NO because the chem teacher still is putting ap questions on a regular chem class midterm.

These children are so bright and so eager to work- all of them want to be awesome and challenge themselves. None of them deserve the overload and unfair evaluations they have to suffer through.

It is so so sad to see the tutoring centers full and tutors who make more than 600 a day because the teachers are not following common standards and best practices. Maybe the tutoring centers and tutors should have to pay an extra school tax.....
Could we just hire these tutors as the actual teachers? Maybe just do not go to school and just hire tutors so our kids will have some childhood left, time with their family and good college prep ( this is all we wanted- we did not ask for our kid to be beat up so we could brag about rigor in an elite way) Too bad Paly seems to want this for their students. what a sad, dark school for the eager, bright kids who are so willing to meet the levels that they will put up with this treatment and still go to tutoring after school. what an impressive bunch of kids. they deserve much better treatment. so sad to see the emperor still standing without clothes but somehow even after he has been told is not looking for cover.


2 people like this
Posted by OPar
a resident of Duveneck/St. Francis
on Apr 28, 2015 at 9:23 pm

Budget Book,

I am still undecided, but leaning toward "no" because of the recalcitrance of the teacher's union.
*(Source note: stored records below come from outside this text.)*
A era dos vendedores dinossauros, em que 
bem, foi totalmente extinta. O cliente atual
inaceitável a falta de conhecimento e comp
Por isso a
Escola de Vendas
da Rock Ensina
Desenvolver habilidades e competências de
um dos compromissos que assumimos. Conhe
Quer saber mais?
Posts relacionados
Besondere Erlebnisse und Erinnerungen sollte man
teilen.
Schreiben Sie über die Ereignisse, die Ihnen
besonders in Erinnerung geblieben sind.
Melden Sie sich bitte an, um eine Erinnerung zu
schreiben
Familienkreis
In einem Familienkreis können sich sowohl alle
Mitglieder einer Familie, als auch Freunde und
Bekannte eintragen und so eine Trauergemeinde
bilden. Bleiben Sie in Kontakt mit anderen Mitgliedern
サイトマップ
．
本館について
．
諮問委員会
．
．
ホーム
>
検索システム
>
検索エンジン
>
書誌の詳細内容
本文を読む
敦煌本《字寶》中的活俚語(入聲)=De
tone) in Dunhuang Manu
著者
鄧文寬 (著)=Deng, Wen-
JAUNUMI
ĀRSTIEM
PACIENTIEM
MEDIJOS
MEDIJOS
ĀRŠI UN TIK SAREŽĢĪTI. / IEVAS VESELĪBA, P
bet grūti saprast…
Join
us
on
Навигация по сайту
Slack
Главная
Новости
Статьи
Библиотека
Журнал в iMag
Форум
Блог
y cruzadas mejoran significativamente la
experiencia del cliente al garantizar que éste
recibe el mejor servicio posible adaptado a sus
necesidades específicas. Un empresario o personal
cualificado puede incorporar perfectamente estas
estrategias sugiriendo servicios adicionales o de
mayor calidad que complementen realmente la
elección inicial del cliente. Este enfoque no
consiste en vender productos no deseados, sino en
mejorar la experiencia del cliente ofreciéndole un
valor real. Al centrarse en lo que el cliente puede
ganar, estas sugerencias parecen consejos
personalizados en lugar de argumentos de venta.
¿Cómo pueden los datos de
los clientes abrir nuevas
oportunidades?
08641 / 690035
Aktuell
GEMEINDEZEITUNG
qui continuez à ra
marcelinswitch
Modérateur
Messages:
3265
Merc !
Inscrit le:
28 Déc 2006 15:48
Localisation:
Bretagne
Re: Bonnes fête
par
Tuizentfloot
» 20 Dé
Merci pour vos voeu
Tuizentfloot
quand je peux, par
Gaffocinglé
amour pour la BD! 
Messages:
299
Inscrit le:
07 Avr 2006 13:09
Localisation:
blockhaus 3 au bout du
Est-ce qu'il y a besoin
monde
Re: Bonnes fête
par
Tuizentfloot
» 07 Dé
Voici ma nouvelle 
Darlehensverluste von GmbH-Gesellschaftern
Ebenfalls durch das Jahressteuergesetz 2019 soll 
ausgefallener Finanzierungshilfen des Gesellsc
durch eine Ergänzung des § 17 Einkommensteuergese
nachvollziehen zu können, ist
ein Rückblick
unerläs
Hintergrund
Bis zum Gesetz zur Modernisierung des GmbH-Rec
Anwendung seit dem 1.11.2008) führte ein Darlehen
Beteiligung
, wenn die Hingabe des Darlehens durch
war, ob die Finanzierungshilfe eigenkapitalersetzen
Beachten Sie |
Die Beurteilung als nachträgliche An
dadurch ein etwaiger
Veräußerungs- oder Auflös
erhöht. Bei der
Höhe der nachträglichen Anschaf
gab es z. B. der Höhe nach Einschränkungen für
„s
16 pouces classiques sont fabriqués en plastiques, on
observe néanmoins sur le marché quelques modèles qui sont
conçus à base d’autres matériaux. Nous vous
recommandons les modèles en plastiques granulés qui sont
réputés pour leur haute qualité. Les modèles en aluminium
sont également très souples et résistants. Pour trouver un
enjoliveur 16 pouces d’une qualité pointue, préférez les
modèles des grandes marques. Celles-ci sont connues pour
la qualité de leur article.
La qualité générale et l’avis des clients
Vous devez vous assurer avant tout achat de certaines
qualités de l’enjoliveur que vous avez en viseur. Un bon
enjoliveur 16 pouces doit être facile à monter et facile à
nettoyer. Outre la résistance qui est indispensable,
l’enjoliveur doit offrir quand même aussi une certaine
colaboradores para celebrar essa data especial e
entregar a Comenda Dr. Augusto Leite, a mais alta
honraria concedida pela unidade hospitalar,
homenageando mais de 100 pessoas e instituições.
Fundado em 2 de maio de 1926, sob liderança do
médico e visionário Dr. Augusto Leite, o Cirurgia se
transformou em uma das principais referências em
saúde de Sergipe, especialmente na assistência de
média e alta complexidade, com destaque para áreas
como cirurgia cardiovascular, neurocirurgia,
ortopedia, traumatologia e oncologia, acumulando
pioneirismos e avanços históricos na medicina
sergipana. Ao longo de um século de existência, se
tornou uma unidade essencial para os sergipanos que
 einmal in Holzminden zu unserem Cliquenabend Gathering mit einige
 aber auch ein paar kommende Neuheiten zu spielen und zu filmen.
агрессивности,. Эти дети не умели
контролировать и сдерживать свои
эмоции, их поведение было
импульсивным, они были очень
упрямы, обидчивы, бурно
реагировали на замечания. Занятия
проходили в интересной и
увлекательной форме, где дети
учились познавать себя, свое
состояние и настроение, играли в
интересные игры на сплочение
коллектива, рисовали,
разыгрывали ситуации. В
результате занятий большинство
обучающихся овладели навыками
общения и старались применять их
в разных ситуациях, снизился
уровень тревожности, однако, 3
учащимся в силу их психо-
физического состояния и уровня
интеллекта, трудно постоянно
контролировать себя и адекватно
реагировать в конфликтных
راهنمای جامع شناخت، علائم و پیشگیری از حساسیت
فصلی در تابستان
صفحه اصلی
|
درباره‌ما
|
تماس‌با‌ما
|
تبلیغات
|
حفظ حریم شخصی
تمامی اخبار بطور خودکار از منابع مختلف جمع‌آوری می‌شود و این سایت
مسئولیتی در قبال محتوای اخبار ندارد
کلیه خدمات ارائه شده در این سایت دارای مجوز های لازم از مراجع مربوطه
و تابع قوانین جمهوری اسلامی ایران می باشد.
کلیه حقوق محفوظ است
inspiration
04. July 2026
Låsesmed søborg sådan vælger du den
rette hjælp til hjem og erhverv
Since our schools are public, I'm interesting in how the money's being spent--a glib answer without real specifics (Why is the district paying a "nonpublic" school for special ed? How much is it paying? Why would that, utilities and mental health account for a *quarter* of the budget? Why don't other districts have these expenditures?)is unhelpful.

The district's asking us to give it more money--why shouldn't we know where a quarter of the money is going? I'm willing to vote for Measure A if it makes sense to me, but, I have to wonder if my family's better off spending the money on oboe lessons. I know what I'm paying for there.


5 people like this
Posted by Chem parent 2
a resident of Duveneck/St. Francis
on Apr 28, 2015 at 10:20 pm

We have Lalond for chem as well. Complained to the principal, but nothing happens. Progress in this town is like waiting for lightening to strike.

They have had many complaints and still no response.

I have been holding my vote until the last day, but it looks like NO

Why won't they manage these teachers?


1 person likes this
Posted by Parent Voting NO
a resident of Another Palo Alto neighborhood
on Apr 28, 2015 at 11:52 pm

musical,
I wouldn't speculate about the bond being included in the budget accounting. Could it be the Paly gym plus some other $40M project? But schools who don't use bonds, such as Cupertino, perhaps San Marcos, probably do list those expenditures under operations for facilities. (Didn't San Marcos have an enormous fire -- I wonder if they had smoke damage one year or something like that?)

Point is, now we're even seeing different numbers for the Paly gym. Before he left, Skelly upped it to $40million, with the district chipping in $16 million or thereabouts. Now McGee is quoted as saying it's $24million. Where did that $16 million go all of a sudden?

The community would really benefit from a better means of dialog with the community.


3 people like this
Posted by Parent voting NO
a resident of Another Palo Alto neighborhood
on Apr 28, 2015 at 11:52 pm

Naturally, I meant, the district would really benefit from a better means of dialog with the community (and vice versa).


Sorry, but further commenting on this topic has been closed.